Wednesday, July 6, 2016

My Body Likes to Scare Me


As I sit and write this out, a full blown panic attack is passing rather slowly. Oh, Keflex, I will be glad when you're out of my system...

If you hadn't guessed from the post's intro, the antibiotic I was given for my bladder infection -- Keflex -- gives me the unfortunate side effect of anxiety. Full blown panic attacks for no reason. One pharmacist said it wasn't possible and another said it wasn't a common side effect but could be possible since I noticed it appeared shortly after my first dose. I had my first full blown panic attack at the 4 hour mark (4 hours exactly) after my first dose of the antibiotic. I had the latest round of panic attacks at the 31 hour mark after the last dose. A Google search brought up several people reporting anxiety being amped up as a side effect to the Keflex so I'm just going to wait it out.

Anyway, if you're wondering what's going on with my body scaring the chocolate chips out of me... it's been a crazy couple of days. I went to the ER 6 out of 7 days. (USA! USA! /inside joke) No, it wasn't fun. I was apparently dehydrated a few days ago and I received another round of IV fluids yesterday when I felt like I was going to pass out at the 2 hour mark of the last dose of the antibiotics. (side note: are we seeing a pattern yet?) Yesterday's latest round of blood work (yep, third time they drew blood in 6 days) showed something interesting: no anemia (it was at 11.1 out of 10 normal range cut off), platelets were the highest they've been in at least 5 years (175k out of 140k normal range cut off; up 75k from the last time I blogged), and I was basically the picture of health since even the bladder infection was gone after 3.5 days of the antibiotics. How my platelets were able to jump 75k on their own in 4 days, I don't know. I didn't do anything differently except cut wheat out of my diet.

I felt terrible all night (starting at the 4 hour mark after the penultimate dose of the antibiotics...) two nights ago and then I nearly fainted yesterday morning (again, at 2 hour mark of last dose of antibiotics). The doctor said it was anxiety but I didn't believe him until today. Anxiety is real, y'all. I don't think it's anxiety caused by so many ER visits because even the doctors said I looked really relaxed while I was there and I don't feel stressed or anxious about anything; these panic attacks will happen randomly while I'm watching TV or praying or doing something relaxing. Thankfully 90% of the antibiotic has flushed out already, just to wait for the other 10% to vacate the premises in the next 38 hours.

Except for the random panic attacks (which I can thankfully manage through; I've had enough CBT training to ride it out without it escalating into something worse), I'm apparently okay. I definitely feel like myself again except I'm a little  exhausted because I've only slept maybe 3-5 hours most night in the past 2 weeks due to the fever or ER visits. I'm so excited about the anemia being gone and the platelets having jumped so high on their own. My weight was still at a good place (within normal range) at last weigh in.

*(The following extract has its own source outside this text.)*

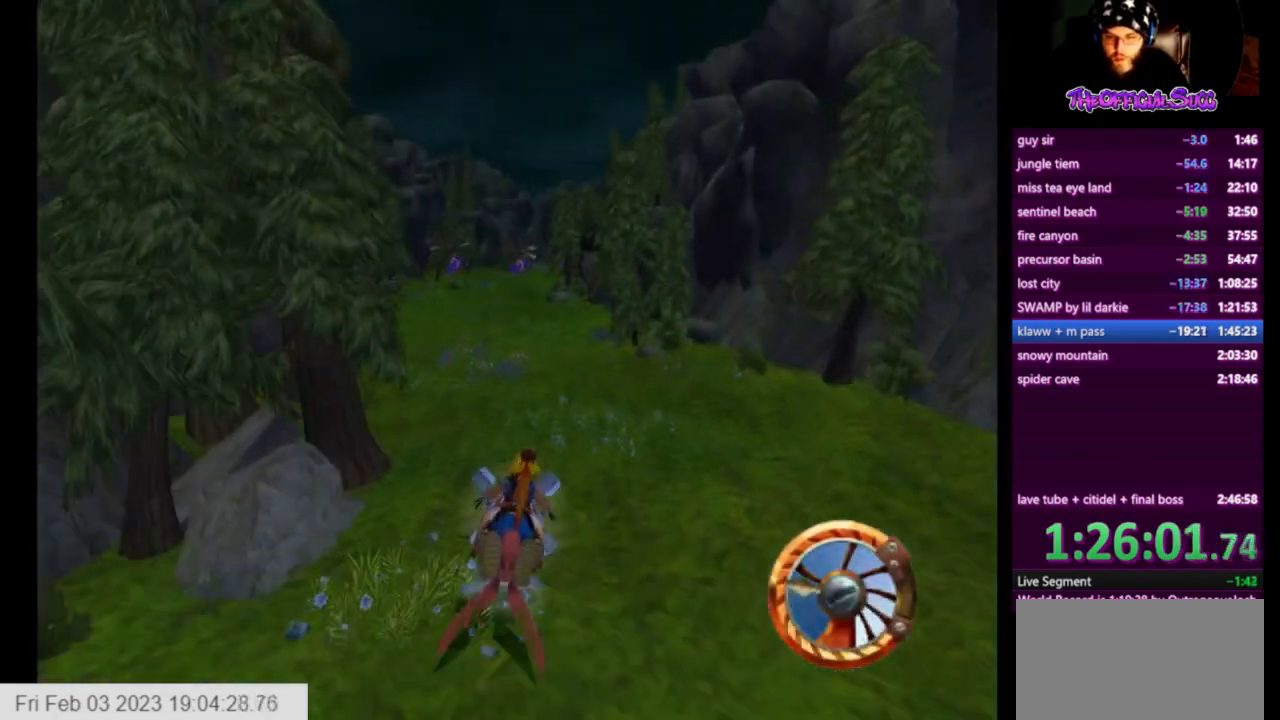
{"buttons": ["CROSS"], "left_stick": "center", "right_stick": "center", "events": [[125, "left_stick", "left"], [292, "left_stick", "center"]]}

In a weird way, everything I went through in the past 2 weeks has made me more confident about what could be coming up for their upcoming Fall. Whether I return to Utah State to complete my degree in Communicative Disorders and Deaf Education (Speech-Language Pathology) or I don't get re-admitted and end up going to Steubenville to continue my Theology MA degree, I'm ready. :) Now all I have to do is get back to my normal prayer routine.

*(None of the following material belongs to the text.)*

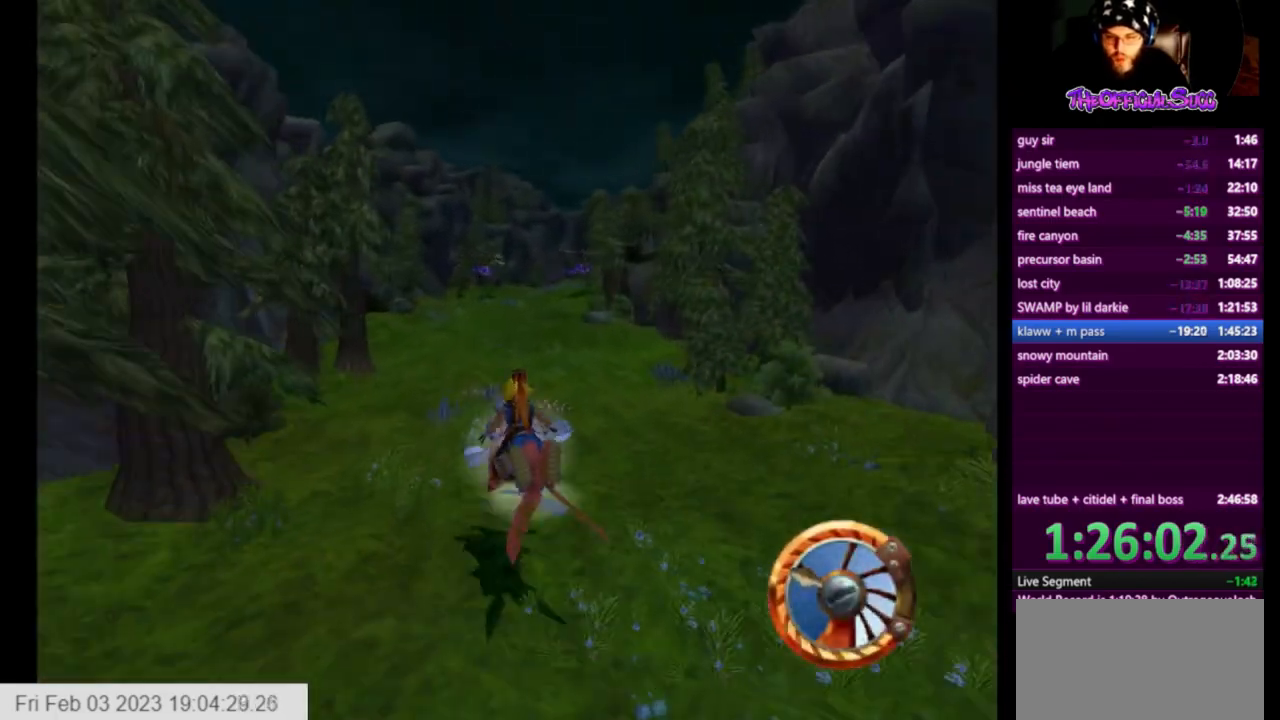
{"buttons": ["CROSS"], "left_stick": "center", "right_stick": "center", "events": []}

In the past two weeks, I've fallen asleep praying the Rosary more times than I care to admit. I have missed praying either my morning or nighttime prayers about 5-6 times this past week. I haven't been doing the Chaplet of St. Michael Archangel either. I've mostly done morning prayers (missed once or twice), the Litany of Humility, and the Daily Consecration to the Blessed Virgin Mary because they're short and the easiest ones I do. No Mass or confession for me last weekend either since I was in the ER or unable to drive. Sigh. I miss it.

Dear body, please, no more scaring me. I'd like a little break from worrying about health issues, mmmkay? No more ER visits. No more bladder infections. No more plummeting platelets or anemia, okay? Thank you. lol. Anxiety, you can go fly a kite. You're not welcome here.

Anyway, anxiety has finally subsided a bit (yay!) so I'm going to go read or do something fun. The weather is cooperating so I may take a drive in a little while. :D

I hope everyone else is having a better time than I am. lol. Thank you all for your continued prayers.